“And you left Italy without revisiting Venice?” exclaimed Maud, who had often listened to his raptures about the City by the Sea.

There was no more to be said. For the first time in his life he had deliberately lied, and to his mother and sister, of all people—to those who in all the world most trusted and believed in him. He hated himself for what he had done; and yet he meant to maintain that false assertion doggedly. He had not been to Venice. Let no casual acquaintance come forward to allege that he had been seen there. In the very teeth of assertion he would declare that in this springtime of 1886 he had not been in Venice. He rejoiced in the thought that he had told his name to no one at Danieli’s, and that he had entered the hotel as a stranger, having stopped at one of the hotels on the Grand Canal on his previous visits. He told himself that no one could convict him of having been in the fatal city last Shrove Tuesday—no one who knew him as Jack Vansittart.

“And now that you’ve had the history of my travels——”

“A sorry history, forsooth!” cried Maud. “You men have no capacity for description. When Lucy Calder came home from her Italian honeymoon she talked to me for hours about the places and things she had seen there.”

“Pretty prattler! Would you like me to recite a few pages of Murray or Joanne? All travelling is alike nowadays, Maud, and pleasure and comfort are only a question of good railway service and well-found hotels. We have done with romance and adventure. Life is pretty much the same all over Europe. And now tell me what you have been doing; there is more interest in a girl’s life in her first season than in all the cities of Europe.”

“Well, Jack, to begin with, I was presented at the February Drawing-Room.
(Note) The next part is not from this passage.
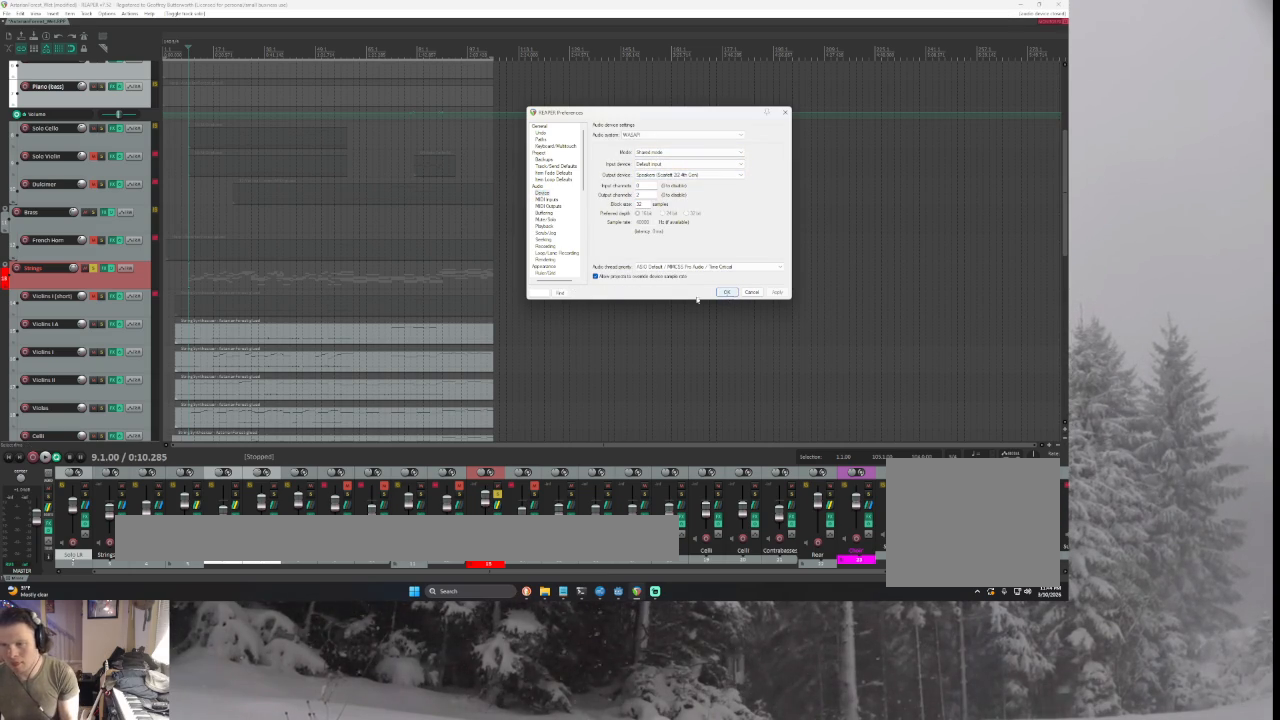
{"buttons": ["CROSS"], "left_stick": "center", "right_stick": "center", "events": []}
I went out with mother a goodish bit last November, don’t you know, but I was not actually out. That only began after the Drawing-Room.”

“And had you a pretty frock, and did the Royalties look kindly at you when you made your curtsy?”
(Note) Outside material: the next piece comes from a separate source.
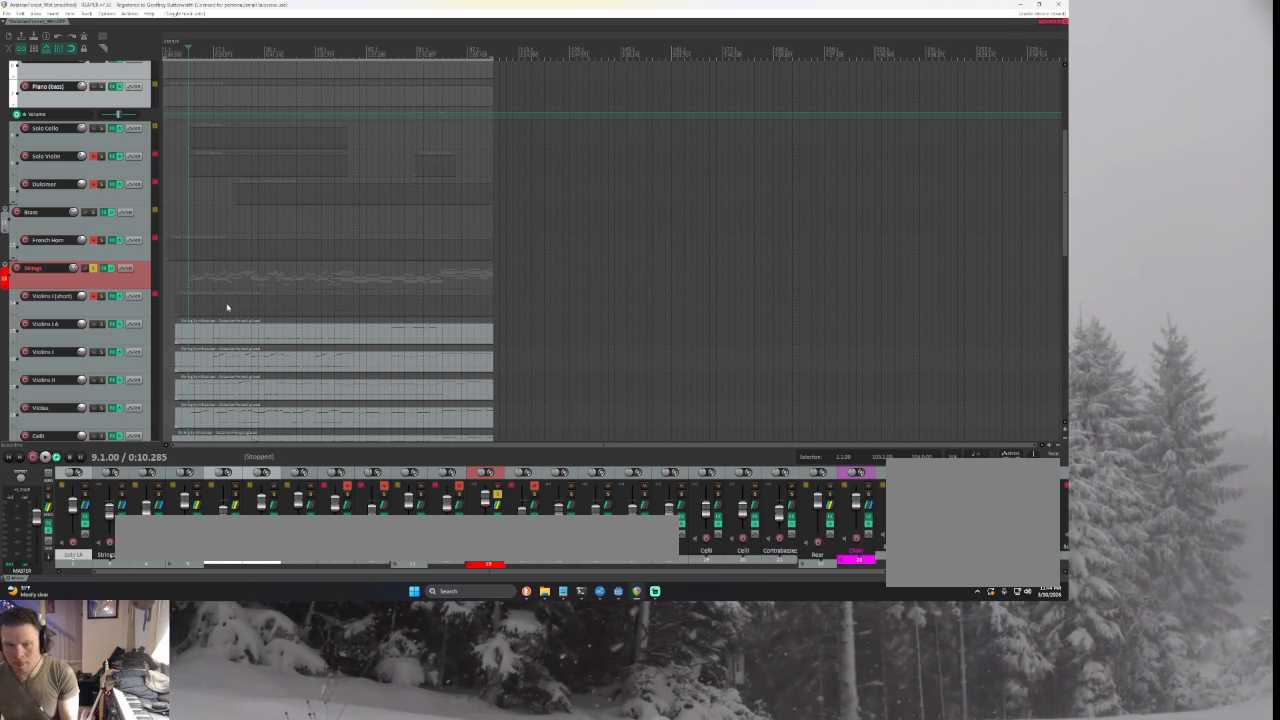
{"buttons": ["CROSS"], "left_stick": "center", "right_stick": "center", "events": []}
“The Royalties might all have been waxwork, from Her Majesty downwards, for anything I knew to the contrary,” said Maud. “I saw no faces—only a cloud of feathers, and a splendour of jewels, and velvet, and satin, all vague and troubled, like the figures in a dream—but I got through the business somehow, and mother said I made no mistakes.”

“And the frock?”

“Oh, the frock was just as pretty as a frock can be. It was mother’s taste. She talked out every detail with Mdlle. Marie. She was not content to hear that Lady Lucille Plantagenet had worn this sort of thing, or Lady Gwendoline Tudor that sort of thing. She insisted on having just the frock she thought would suit me, Maud Vansittart. The train and petticoat were white satin—the satin you see in old pictures, satin in which there are masses of deep, steel-grey shadow and floods of white, silvery light—and then there was a cloud of aerophane arranged as only Marie can arrange a drapery, and in the cloud there were clusters of lilies of the valley and fluffy ostrich tips. The papers—the lady-papers mostly—went into raptures about my frock.”